In summary, a naltrexone implant that blocks opioid effects for three months caused no serious adverse events and resulted in better HIV and addiction treatment outcomes than an active control, likely due to longer periods of remission among NI participants which in turn allowed them to focus more on HIV treatment than on purchasing and using opioids. Agonist maintenance is helpful but, as seen this study, not free of ART adherence problems. Implantable naltrexone was helpful for more than a few participants and has the potential to be a meaningful option for opioid addicted individuals who live in settings where agonist therapy is unavailable, difficult to access, or prefer non-agonist treatment. The degree to which naltrexone implants are used in a wider range of settings will likely depend on the results of commercial development. The findings presented here show that they have potential to become a meaningful treatment option for persons that do not have access to agonist maintenance or do not want it.

Research in Context.

Evidence before this study

We searched the PubMed database for the ten years prior to June 30, 2018 using the terms “naltrexone for HIV treatment” and “naltrexone for opioid addiction and HIV treatment”. We found two recent studies by Springer et al showing that extended-release injectable naltrexone improved 6-month outcomes when offered to HIV-infected prisoners with opioid or alcohol dependence prior to and after reentry, and an Australian study of showing that naltrexone implants improved hepatitis C treatment outcome in opioid addicted individuals.

Added value of this study

This study is the first to show that a naltrexone implant can improve HIV and opioid addiction treatment outcomes in persons with these disorders. Adherence was a problem, as in earlier naltrexone studies, but it was less with the implant than the oral naltrexone controls.

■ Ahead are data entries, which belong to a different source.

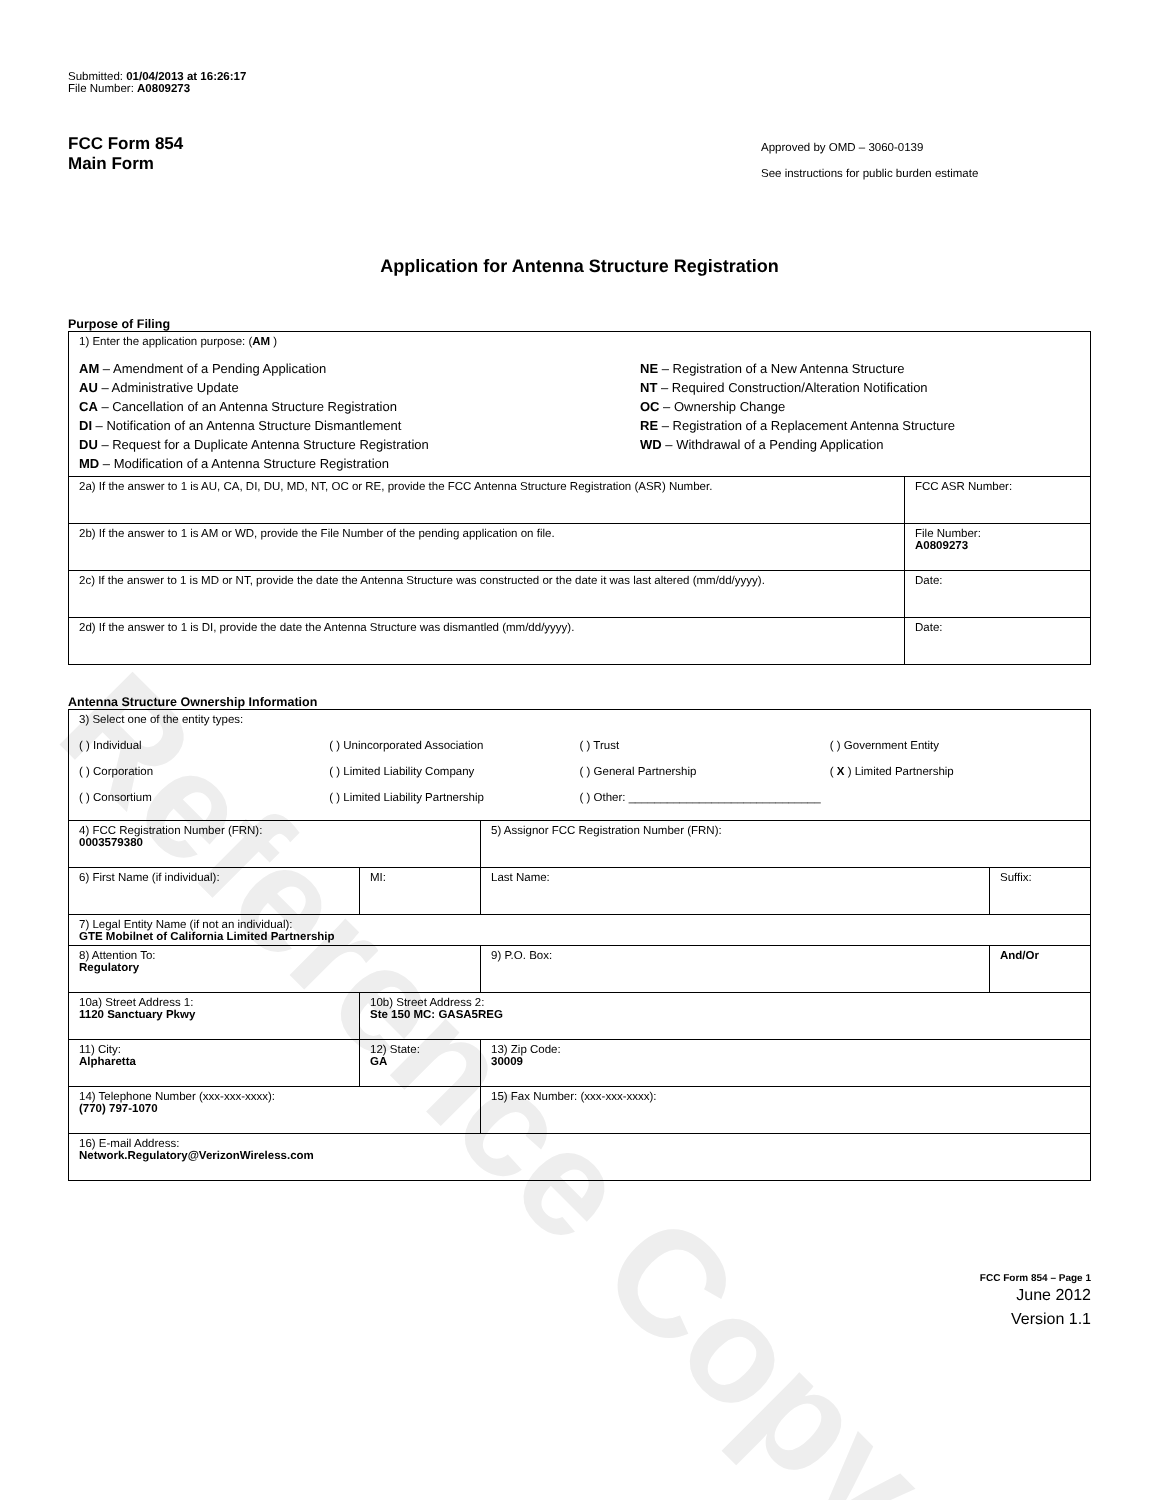Reference Copy
Submitted: 01/04/2013 at 16:26:17
File Number: A0809273
FCC Form 854
Main Form
Approved by OMD – 3060-0139
See instructions for public burden estimate
Application for Antenna Structure Registration
Purpose of Filing
| 1) Enter the application purpose: ( AM ) AM – Amendment of a Pending Application AU – Administrative Update CA – Cancellation of an Antenna Structure Registration DI – Notification of an Antenna Structure Dismantlement DU – Request for a Duplicate Antenna Structure Registration MD – Modification of a Antenna Structure Registration NE – Registration of a New Antenna Structure NT – Required Construction/Alteration Notification OC – Ownership Change RE – Registration of a Replacement Antenna Structure WD – Withdrawal of a Pending Application | |
| 2a) If the answer to 1 is AU, CA, DI, DU, MD, NT, OC or RE, provide the FCC Antenna Structure Registration (ASR) Number. | FCC ASR Number: |
| 2b) If the answer to 1 is AM or WD, provide the File Number of the pending application on file. | File Number: A0809273 |
| 2c) If the answer to 1 is MD or NT, provide the date the Antenna Structure was constructed or the date it was last altered (mm/dd/yyyy). | Date: |
| 2d) If the answer to 1 is DI, provide the date the Antenna Structure was dismantled (mm/dd/yyyy). | Date: |
Antenna Structure Ownership Information
| 3) Select one of the entity types: ( ) Individual ( ) Unincorporated Association ( ) Trust ( ) Government Entity ( ) Corporation ( ) Limited Liability Company ( ) General Partnership ( X ) Limited Partnership ( ) Consortium ( ) Limited Liability Partnership ( ) Other: ______________________________ | | | |
| 4) FCC Registration Number (FRN): 0003579380 | | 5) Assignor FCC Registration Number (FRN): | |
| 6) First Name (if individual): | MI: | Last Name: | Suffix: |
| 7) Legal Entity Name (if not an individual): GTE Mobilnet of California Limited Partnership | | | |
| 8) Attention To: Regulatory | | 9) P.O. Box: | And/Or |
| 10a) Street Address 1: 1120 Sanctuary Pkwy | 10b) Street Address 2: Ste 150 MC: GASA5REG | | |
| 11) City: Alpharetta | 12) State: GA | 13) Zip Code: 30009 | |
| 14) Telephone Number (xxx-xxx-xxxx): (770) 797-1070 | | 15) Fax Number: (xxx-xxx-xxxx): | |
| 16) E-mail Address: Network.Regulatory@VerizonWireless.com | | | |
FCC Form 854 – Page 1
June 2012
Version 1.1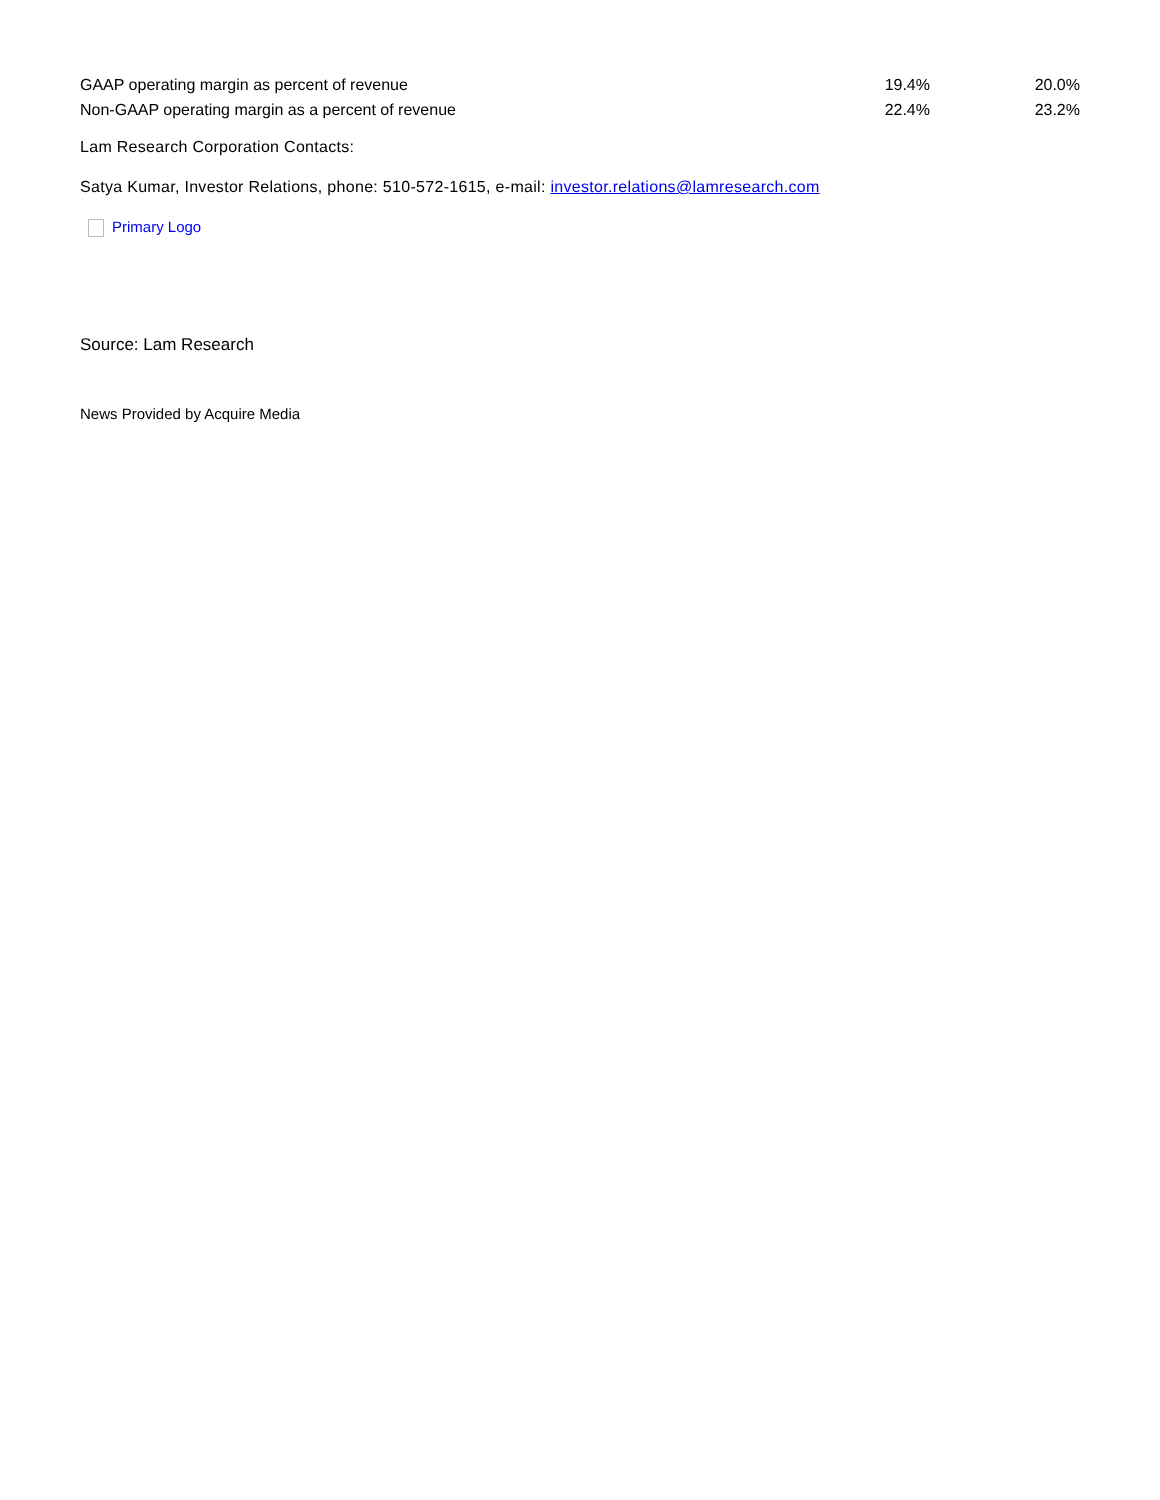| GAAP operating margin as percent of revenue | 19.4% | 20.0% |
| Non-GAAP operating margin as a percent of revenue | 22.4% | 23.2% |
Lam Research Corporation Contacts:
Satya Kumar, Investor Relations, phone: 510-572-1615, e-mail: investor.relations@lamresearch.com
Primary Logo
Source: Lam Research
News Provided by Acquire Media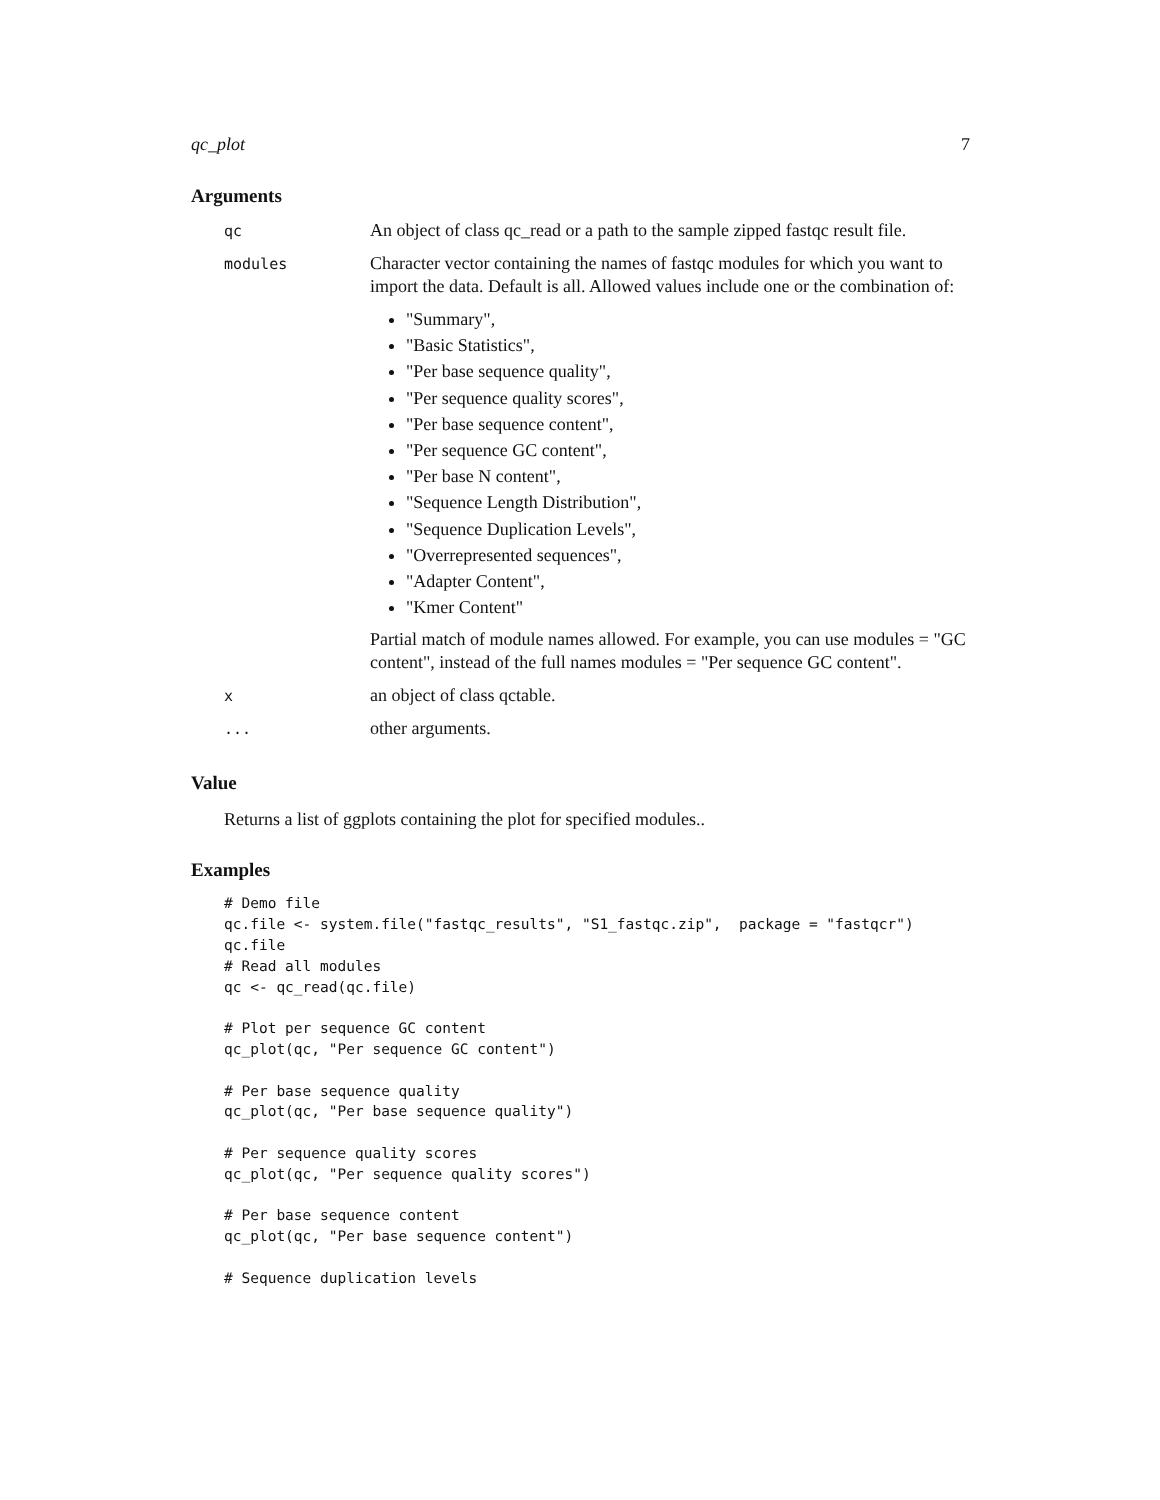qc_plot 7
Arguments
| qc | An object of class qc_read or a path to the sample zipped fastqc result file. |
| modules | Character vector containing the names of fastqc modules for which you want to import the data. Default is all. Allowed values include one or the combination of: "Summary", "Basic Statistics", "Per base sequence quality", "Per sequence quality scores", "Per base sequence content", "Per sequence GC content", "Per base N content", "Sequence Length Distribution", "Sequence Duplication Levels", "Overrepresented sequences", "Adapter Content", "Kmer Content" Partial match of module names allowed. For example, you can use modules = "GC content", instead of the full names modules = "Per sequence GC content". |
| x | an object of class qctable. |
| ... | other arguments. |
Value
Returns a list of ggplots containing the plot for specified modules..
Examples
# Demo file
qc.file <- system.file("fastqc_results", "S1_fastqc.zip",  package = "fastqcr")
qc.file
# Read all modules
qc <- qc_read(qc.file)

# Plot per sequence GC content
qc_plot(qc, "Per sequence GC content")

# Per base sequence quality
qc_plot(qc, "Per base sequence quality")

# Per sequence quality scores
qc_plot(qc, "Per sequence quality scores")

# Per base sequence content
qc_plot(qc, "Per base sequence content")

# Sequence duplication levels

Implications of all the available evidence

Naltrexone implants can improve outcomes of opioid addicted persons with HIV and may fill an important niche for persons that do not want or have ready access to agonist maintenance or long-term residential treatment. The implant used in this study is registered in Russia and the only one currently approved by any regulatory agency. Development and registration of similarly-acting implants in other cultural settings would likely provide a meaningful addition to currently available treatments for opioid addiction and its comorbidities.